Aircraft: Piper Twin Comanche. Injuries: 1 Serious Location: Big Bear City, Calif. Aircraft damage: Substantial.
What reportedly happened: The airplane had recently undergone maintenance, which included the overhaul of both engines. The pilot flew the Comanche into the airport the day before the accident and, after landing, called the maintenance facility to report that the right engine was running rough. A mechanic was not available to help him. The owner of the maintenance shop told the pilot not to fly the airplane until a mechanic could check out the engine. The owner of the shop did not heard from the pilot again.
The next day the pilot took off in the Comanche. He reported that after takeoff, as he turned onto the left crosswind leg of the traffic pattern, the right engine lost power. He continued to turn onto the downwind leg, making sure to keep the airspeed above the single-engine control speed of 90 mph. His last recollection was turning to final approach and seeing the runway.
A witness in the area reported hearing the sound of an engine popping and backfiring before the airplane started the takeoff roll. The airplane crashed into a home located about 900 feet from the runway threshold. An ear-witnesses to the accident reported that the engine was popping and backfiring during the takeoff roll.
The post-accident examination of both the right and left engines revealed no evidence of mechanical failures or malfunctions that would have precluded normal operation. Based on information recovered from a GPS unit on the aircraft, it was determined that the airplane continued to climb on the downwind leg to pattern altitude and then descended and reduced power to final approach. The last heading was aligned with the runway with a ground speed of 76 mph and 1,400 feet east of the landing threshold. Investigators determined that the pilot likely allowed the airspeed to decrease below the single-engine control speed and did not maintain sufficient altitude to clear the house while on final approach.

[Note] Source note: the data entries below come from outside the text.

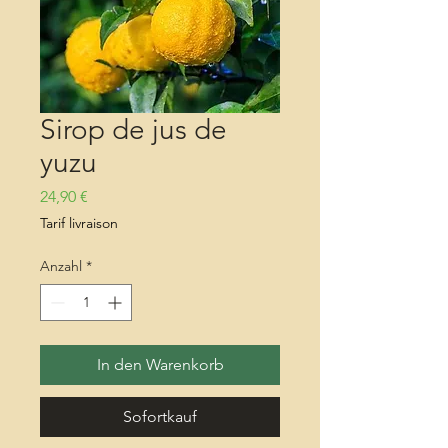
Sirop de jus de
yuzu
Preis
24,90 €
Tarif livraison
Anzahl
*
In den Warenkorb
Sofortkauf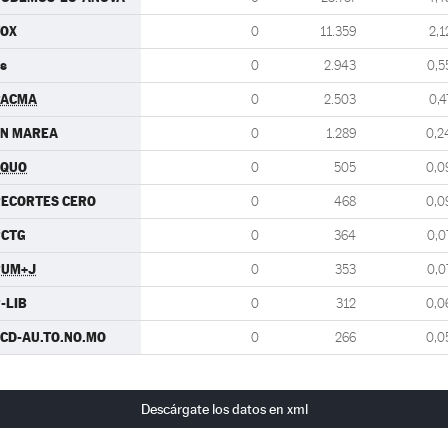
VOX
0
11.359
2,1
s
0
2.943
0,5
PACMA
0
2.503
0,4
EN MAREA
0
1.289
0,2
EQUO
0
505
0,0
ECORTES CERO
0
468
0,0
PCTG
0
364
0,0
PUM+J
0
353
0,0
-LIB
0
312
0,0
CD-AU.TO.NO.MO
0
266
0,0
Descárgate los datos en xml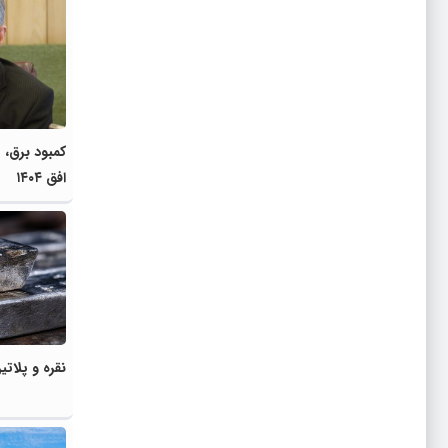
کمبود برق، 
افق ۱۴۰۴
نقره و پلاتی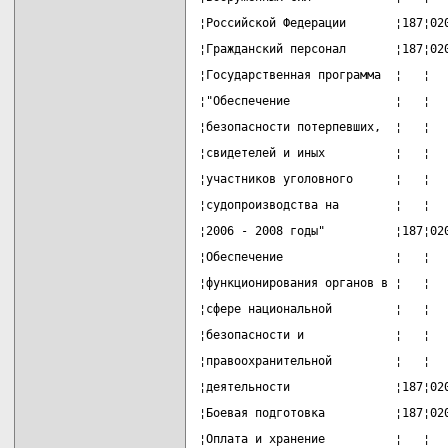
¦Российской Федерации       ¦187¦02
¦Гражданский персонал       ¦187¦02
¦Государственная программа  ¦   ¦  
¦"Обеспечение               ¦   ¦  
¦безопасности потерпевших,  ¦   ¦  
¦свидетелей и иных          ¦   ¦  
¦участников уголовного      ¦   ¦  
¦судопроизводства на        ¦   ¦  
¦2006 - 2008 годы"          ¦187¦02
¦Обеспечение                ¦   ¦  
¦функционирования органов в ¦   ¦  
¦сфере национальной         ¦   ¦  
¦безопасности и             ¦   ¦  
¦правоохранительной         ¦   ¦  
¦деятельности               ¦187¦02
¦Боевая подготовка          ¦187¦02
¦Оплата и хранение          ¦   ¦  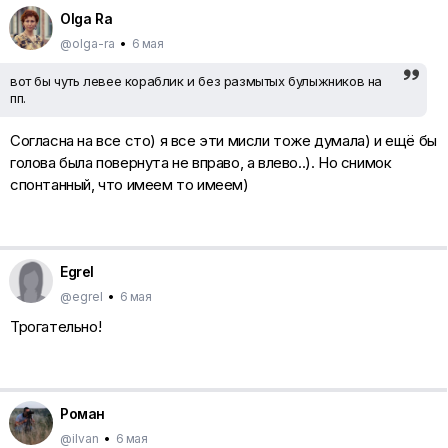
Olga Ra
@olga-ra
•
6 мая
вот бы чуть левее кораблик и без размытых булыжников на
пп.
Согласна на все сто) я все эти мисли тоже думала) и ещё бы
голова была повернута не вправо, а влево..). Но снимок
спонтанный, что имеем то имеем)
Egrel
@egrel
•
6 мая
Трогательно!
Роман
@ilvan
•
6 мая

Probable cause: The pilot’s failure to maintain the minimum single-engine control speed while on final approach for landing. Contributing to the accident was the pilot’s decision to fly with a known deficiency in one engine and a loss of power in that engine for reasons that could not be determined because post-accident examination did not reveal any mechanical failures or malfunctions that would have precluded normal operation.